● **WORK INSTRUCTIONS**
[a] Answer these questions about the article on HS2 and the two councils, one line each:
(i) Which county council voted to oppose HS2?
(ii) Where do the current plans show the route ending?
(iii) Who is the council leader quoted?
[b] Extend the article on HS2 and the two councils, picking up after its final sentence.

● **EXTRACT TO READ**
------------------------------------------------
A tale of two councils

On Thursday two county councils debated HS2.

As we mentioned yesterday, Staffordshire County Council voted to oppose HS2.

The current plans show the route ending at Lichfield in the south of Staffs, but the second phase, to Manchester, would also cut through the county. There were four reasons to oppose HS2, they said:

• Its business case is flawed
• There is no economic benefit for Staffordshire and it would actually damage the county’s economy
• It would cause significant environmental damage
• Investment should be made in improving affordable rail and road transport

Council leader, Philip Atkins, said
“There are serious concerns about the devastating environmental impact and the potential harm to our economy. Many people don’t realise that existing mainline train services from our county would suffer.

“This is an important issue for all Staffordshire residents. While the HS2 line ends in the south of the county, the HS3 line would cut through the rest to the north through the Trent Valley.

“We believe an urgent national debate needs to take place on better ways of improving our transport infrastructure for the good of the entire economy.”
------------------------------------------------
● **SUPPLIED DATA**
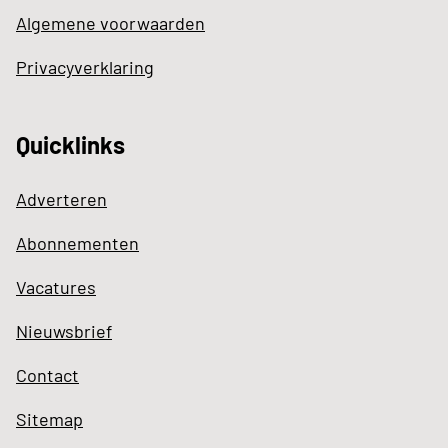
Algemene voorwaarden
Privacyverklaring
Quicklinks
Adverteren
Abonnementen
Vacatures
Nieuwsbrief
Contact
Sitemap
------------------------------------------------
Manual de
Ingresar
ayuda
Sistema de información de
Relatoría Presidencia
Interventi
------------------------------------------------
● **EXERCISE ANSWERS**
[a]
(i) Staffordshire County Council
(ii) At Lichfield, in the south of Staffordshire
(iii) Philip Atkins

[b]
“I would urge people to respond to the Government’s official HS2 consultation and oppose these proposals,” he said.

Northamptonshire also debated HS2 on Thursday. However, in spite of calls for a vote, it was refused: instead the cabinet will decide on 11th May, without a full council vote.

Andrew Bodman, who went to the debate , told Stop HS2
“There were eleven speakers from the public; nine were against HS2 while two were in favour. One of those in favour is employed by HS2 Ltd. The first councillor to speak, Ben Smith, emphasised that the item was for discussion today; voting would be performed by the NCC Cabinet on May 11th. A total of 23 councillors then spoke, and there were more against HS2 than in favour. Bearing in mind that HS2 detailed documents have been available for one year, the official consultation documents have been available for 18 days, I would suggest that they should be some way beyond discussion in principle to examination of the detail and its implications.

“Several councillors suggested a show of hands today, and Councillor Tony Clarke proposed a motion (without notice) to oppose HS2. The latter was rejected on a point of order and the show of hands also did not take place. Another suggestion was that councillors could vote on HS2 at their meeting in May which would be after the Cabinet meeting. In total the discussion on this agenda item lasted for one hour and forty minutes.

“It appears that Northampton County Council is taking longer to reach a clear decision on HS2 than virtually any other council on the route to Birmingham.”

He also said that most of the public who had turned up to listen were hidden from the council’s view in a side room with just a video link to the main council chamber.

Why not write to the Northamptonshire Cabinet or your councillor, and tell them that they should follow Staffordshire’s example and oppose HS2.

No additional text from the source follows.